The mutation G143A in the inhibitor binding site of cytochrome b confers a high level of resistance to fungicides targeting the bc ₁ complex. The mutation, reported in many plant-pathogenic fungi, has not evolved in fungi that harbor an intron immediately after the codon for G143 in the cytochrome b gene, intron bi2. Using Saccharomyces cerevisiae as a model organism, we show here that a codon change from GGT to GCT, which replaces glycine 143 with alanine, hinders the splicing of bi2 by altering the exon/intron structure needed for efficient intron excision. This lowers the levels of cytochrome b and respiratory growth.
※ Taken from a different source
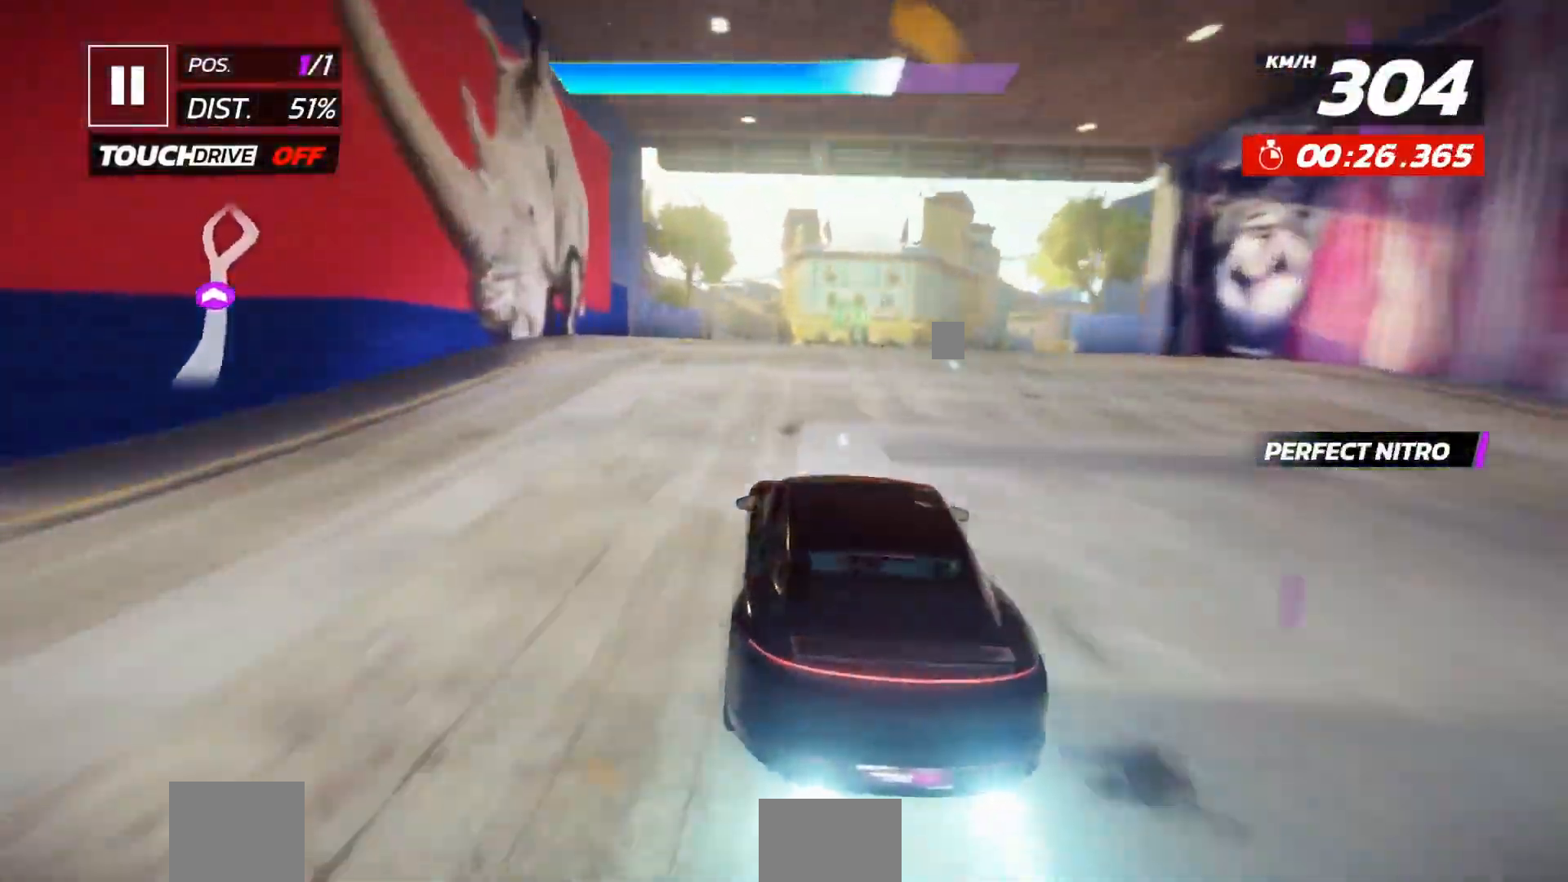
{"dt_ms": 500, "buttons": [], "left_stick": "center"}
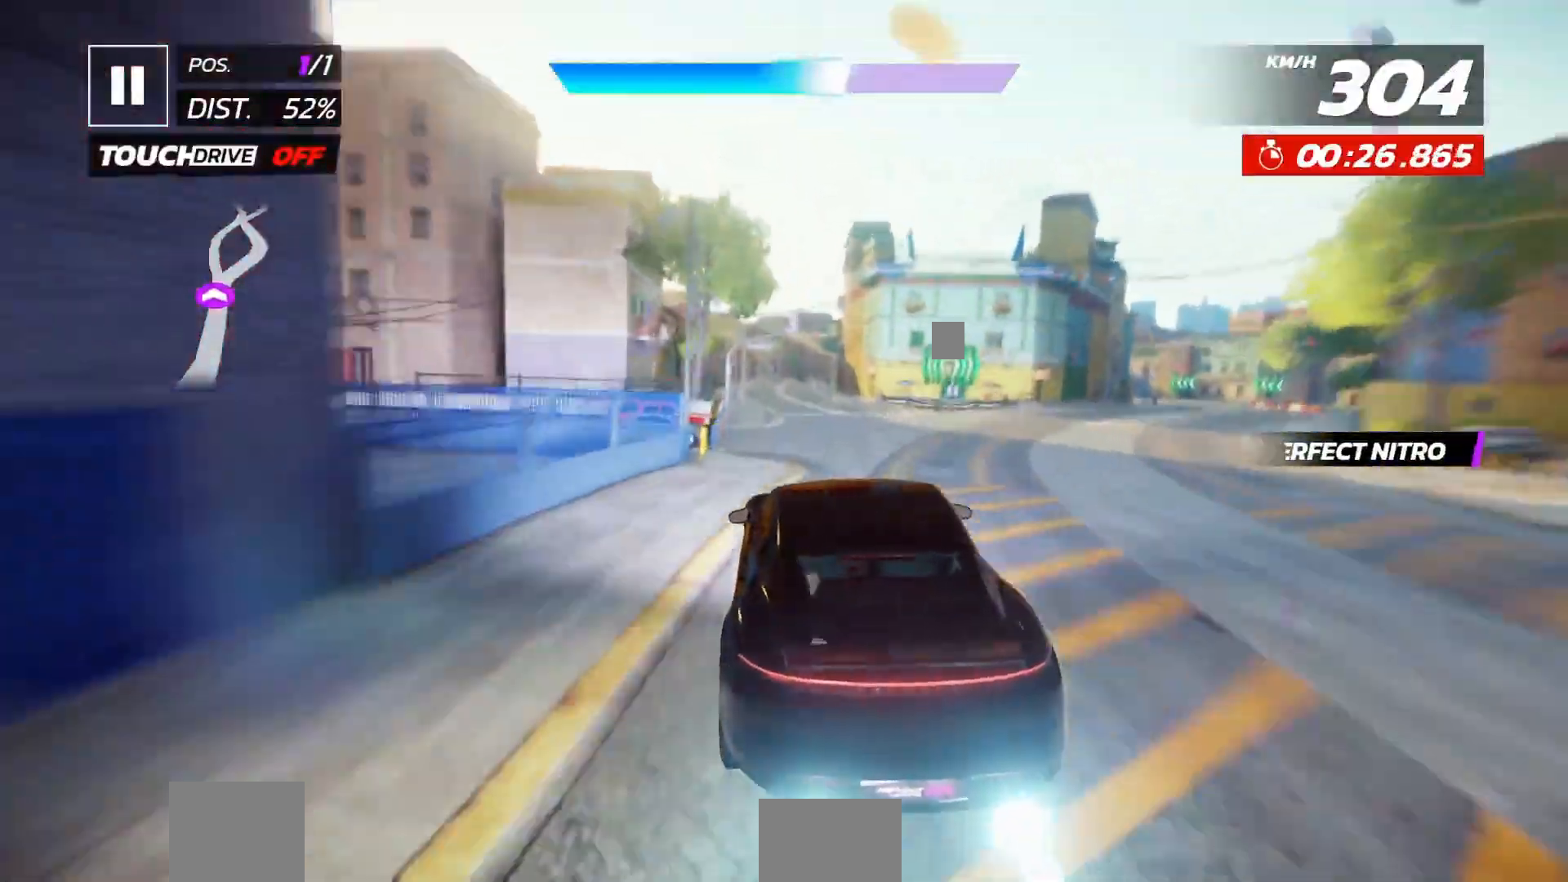
{"dt_ms": 500, "buttons": [], "left_stick": "center", "events": [[367, "X", "down"], [467, "X", "up"]]}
We then investigated possible bypass mechanisms that would restore the respiratory fitness of a resistant mutant. Secondary mutations in the mitochondrial genome were found, including a point mutation in bi2 restoring the correct exon/intron structure and the deletion of intron bi2. We also found that overexpression of nuclear genes MRS2 and MRS3 , encoding mitochondrial metal ion carriers, partially restores the respiratory growth of the G143A mutant. Interestingly, the MRS3 gene from the plant-pathogenic fungus Botrytis cinerea , overexpressed in an S . cerevisiae G143A mutant, had a similar compensatory effect. These bypass mechanisms identified in yeast could potentially arise in pathogenic fungi.